Hereford sacked manager Simon Davey on Tuesday following their poor start to the season after only appointing him in July under a change of ownership at the League Two club.
Leicester chief Milan Mandaric, meanwhile, sent Paulo Sousa on his way after less than three months in the Foxes hotseat, installing former England boss Sven-Goran Eriksson as his successor.
Sousa's departure marked the seventh manager to have come and gone at the Walkers Stadium during Mandaric's tenure, and Bevan feels the hurried dismissals reduce the overall stability of the game.
"We lost another manager on Monday morning and it is a fairly mad world," said Bevan.
"I think a lot of the clubs need to take a step backwards and just think a bit more carefully because what happens when you remove the manager - whom (Arsenal Manager) Arsene Wenger said is the most important man at the club, otherwise why is he the first person you sack when things go wrong? - is that if you do not deliver continuity and give the manager time, what you do is destabilise the club.
"Worse than that is you just fuel the insanity of the sport that we have in football.
"That sends the wrong messages out to the people we should have investing in our clubs.
"The other issue is it takes so many guys out of work, and it takes then 16-17 months to get back into work."
Bevan feels there is no reason why home-grown candidates should not be in contention for the England managerial role when the Football Association replace Fabio Capello as boss at the end of the Italian's contract after Euro 2012.

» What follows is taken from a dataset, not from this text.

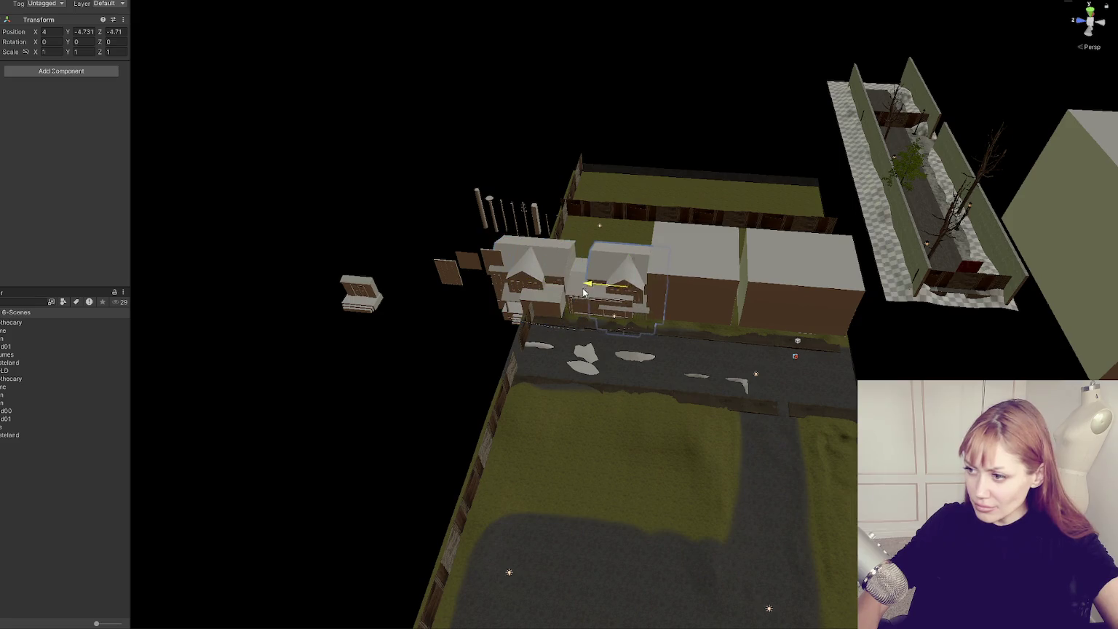
key(ctrl+z)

And he feels the completion of the long-awaited National Football Centre at Burton can only aid the development of both English players and coaches.
"We have about 62 English managers in the 92 clubs and a lot of those are up-and-coming young managers," he said.
"The trick for the FA is to make sure when it is time for Fabio Capello to step down as manager that they have a choice of a dozen or more managers who fit the bill, what you need to do is ensure you invest in them.
"At the moment, football invests zero in technical development of its coaches, that is in leadership, man management, commercialisation and understanding budgets - if you want to survive in League Two as a manager, then you probably need to understand what budget you have got and how the club operates commercially.
"The National Football Centre will deliver results for the young players and coaches coming through.
"At the moment we have 2,769 UEFA coaches in this country - Germany have 34,000, Italy 29,000, Spain 32,000.
"It is also about quality."
He added: "Coaches, managers, players will be going to the National Football Centre and getting good experiences.
"You hear a lot of the older guys talking about sitting down with Ron Greenwood at Lilleshall, with Bill Shankly in those days, and it is a focus point.
"It is not an Open University we want, it is a university focus point and that is what the National Football Centre will deliver."